Self-Care :: Support For Traumatic Stress + Loss

Whether you're struggling to manage challenging life-events, a trauma or accident, loss and grief or any kind of transition that causes you distress or destabilization, it's helpful to understand that your feelings, emotions and behaviors are a normal reaction to extreme or disturbing events. As a psychotherapist who uses EMDR therapy, supportive work and a focus on helping clients develop healthier coping skills, I'm happy to share tips to support you as you move through difficult times. What helps?
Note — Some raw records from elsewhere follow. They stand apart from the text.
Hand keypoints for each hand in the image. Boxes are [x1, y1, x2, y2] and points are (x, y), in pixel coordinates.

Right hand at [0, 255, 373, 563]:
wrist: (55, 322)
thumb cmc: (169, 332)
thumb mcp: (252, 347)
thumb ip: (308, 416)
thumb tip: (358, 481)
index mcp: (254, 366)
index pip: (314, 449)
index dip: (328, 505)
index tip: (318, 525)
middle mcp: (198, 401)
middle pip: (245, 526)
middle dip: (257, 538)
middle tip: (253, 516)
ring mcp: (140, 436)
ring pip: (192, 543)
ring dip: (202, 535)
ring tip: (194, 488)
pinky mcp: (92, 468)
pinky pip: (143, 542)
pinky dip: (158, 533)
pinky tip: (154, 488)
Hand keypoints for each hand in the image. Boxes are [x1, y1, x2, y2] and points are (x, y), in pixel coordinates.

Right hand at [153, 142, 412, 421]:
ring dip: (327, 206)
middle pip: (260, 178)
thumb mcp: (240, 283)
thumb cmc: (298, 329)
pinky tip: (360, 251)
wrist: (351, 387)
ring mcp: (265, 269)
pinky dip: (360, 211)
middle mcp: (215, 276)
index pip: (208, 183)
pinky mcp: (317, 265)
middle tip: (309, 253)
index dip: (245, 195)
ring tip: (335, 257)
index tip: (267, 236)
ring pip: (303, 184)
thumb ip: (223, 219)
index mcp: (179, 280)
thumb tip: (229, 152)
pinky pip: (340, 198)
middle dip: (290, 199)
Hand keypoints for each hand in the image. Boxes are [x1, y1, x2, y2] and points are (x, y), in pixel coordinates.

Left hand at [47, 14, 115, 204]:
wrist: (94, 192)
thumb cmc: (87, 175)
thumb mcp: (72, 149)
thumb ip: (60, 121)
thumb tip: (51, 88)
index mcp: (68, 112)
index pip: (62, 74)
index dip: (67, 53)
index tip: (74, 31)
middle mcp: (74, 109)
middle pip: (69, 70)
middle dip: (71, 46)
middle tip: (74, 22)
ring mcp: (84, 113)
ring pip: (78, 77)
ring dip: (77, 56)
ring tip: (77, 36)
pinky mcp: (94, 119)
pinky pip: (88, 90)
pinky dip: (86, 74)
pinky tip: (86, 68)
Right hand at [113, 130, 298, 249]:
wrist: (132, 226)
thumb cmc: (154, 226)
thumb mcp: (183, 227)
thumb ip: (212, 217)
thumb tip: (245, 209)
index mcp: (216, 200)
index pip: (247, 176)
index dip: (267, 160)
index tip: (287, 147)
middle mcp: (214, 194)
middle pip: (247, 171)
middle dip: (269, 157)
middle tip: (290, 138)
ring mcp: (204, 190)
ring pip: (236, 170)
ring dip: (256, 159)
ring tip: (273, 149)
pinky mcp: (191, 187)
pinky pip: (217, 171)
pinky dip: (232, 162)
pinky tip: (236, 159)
  • Allow yourself to acknowledge and accept that you're experiencing something difficult and that your reactions are normal, but that you can manage. Remind yourself about how you've handled difficult situations in the past. What healthy skills did you call upon previously to help you cope during stressful times?
  • Ask for help. This is hard for many, but people can be quite kind when it comes to supporting others. This also requires that you allow yourself to receive help and manage feelings of shame related to needing help.
  • Take exquisite care of yourself, when you can. Show self-compassion and practice self-care. Giving yourself permission for a "time out" can help you feel stronger and more resilient when you need to get back to the problem at hand. If you can, take some time to read, draw or engage any other hobbies that can help you briefly escape (in a healthy way) from the realities of your experience. 
  • It's tempting to self-soothe with unhelpful behaviors, but this is a good time to take efforts to engage in healthy behaviors. This will help you better cope with stress, fatigue and emotional dysregulation. Sleep, rest or nap when you can. Create healthy, well-balanced meals and avoid substances such as drugs and alcohol that can interfere with sleep, reduce resilience and even increase anxiety and depression. If you suffer from insomnia, relaxation techniques can ease sleep problems. 
  • Allow yourself to grieve any losses that you have experienced. Processing and mourning loss can evoke strong emotions. With time, the intensity will decrease. 
  • When you are ready, find someone to talk to. It can be a community, such as a church or synagogue, a trusted friend, a family member, others in a similar situation, support groups or a counselor or therapist. Groups can be incredibly healing as individuals communicate about shared experiences and provide support and helpful feedback.
  • It's temping when traumatized or stressed to move into action mode, but it's really important to avoid making major life decisions when your going through times that challenge mind, body and spirit.

There are many kinds of therapists and counselors that offer different kinds of help for individuals struggling with anxiety, depression, PTSD, trauma, loss and transitions. EMDR therapy, Somatic Experiencing or SE, CBT or cognitive behavior therapy, mindfulness, meditation, art therapy and acupuncture/bodywork are just a few examples of expressive and somatic therapies that can help clients move forward and release trauma. Trauma therapists understand the neurobiological effects of trauma on the body and nervous system and can provide clinically effective interventions for healing and releasing. As a mind-body therapist with a focus on well-being, my favorite modality is EMDR therapy. It is a powerful, evidence-based intervention that helps clients see disturbing material in a new and less distressing way. It leads to deep psychological healing, with less talking, greater emotional regulation and safety and heals the nervous system.